* [Task objective]:
Reproduce every line of the records below verbatim, without altering, omitting, or reordering any entry.

━━━━━ Data supplied

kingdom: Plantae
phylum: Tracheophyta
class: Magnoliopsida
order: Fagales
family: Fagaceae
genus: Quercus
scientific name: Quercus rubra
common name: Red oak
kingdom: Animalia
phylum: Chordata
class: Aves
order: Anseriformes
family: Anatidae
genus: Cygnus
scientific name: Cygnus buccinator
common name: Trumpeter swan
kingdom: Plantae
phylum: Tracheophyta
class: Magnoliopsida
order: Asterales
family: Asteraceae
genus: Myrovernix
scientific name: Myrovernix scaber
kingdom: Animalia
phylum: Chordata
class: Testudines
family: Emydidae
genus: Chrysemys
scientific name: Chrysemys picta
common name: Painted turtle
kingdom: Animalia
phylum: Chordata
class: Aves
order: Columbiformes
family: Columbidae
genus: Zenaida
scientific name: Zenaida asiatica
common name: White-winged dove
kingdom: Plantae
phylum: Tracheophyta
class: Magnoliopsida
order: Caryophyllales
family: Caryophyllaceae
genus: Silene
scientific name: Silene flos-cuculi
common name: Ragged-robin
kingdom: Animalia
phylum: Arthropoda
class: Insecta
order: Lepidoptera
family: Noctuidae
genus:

━━━━━━━━━━

* [Expected answer]:
kingdom: Plantae
phylum: Tracheophyta
class: Magnoliopsida
order: Fagales
family: Fagaceae
genus: Quercus
scientific name: Quercus rubra
common name: Red oak
kingdom: Animalia
phylum: Chordata
class: Aves
order: Anseriformes
family: Anatidae
genus: Cygnus
scientific name: Cygnus buccinator
common name: Trumpeter swan
kingdom: Plantae
phylum: Tracheophyta
class: Magnoliopsida
order: Asterales
family: Asteraceae
genus: Myrovernix
scientific name: Myrovernix scaber
kingdom: Animalia
phylum: Chordata
class: Testudines
family: Emydidae
genus: Chrysemys
scientific name: Chrysemys picta
common name: Painted turtle
kingdom: Animalia
phylum: Chordata
class: Aves
order: Columbiformes
family: Columbidae
genus: Zenaida
scientific name: Zenaida asiatica
common name: White-winged dove
kingdom: Plantae
phylum: Tracheophyta
class: Magnoliopsida
order: Caryophyllales
family: Caryophyllaceae
genus: Silene
scientific name: Silene flos-cuculi
common name: Ragged-robin
kingdom: Animalia
phylum: Arthropoda
class: Insecta
order: Lepidoptera
family: Noctuidae
genus:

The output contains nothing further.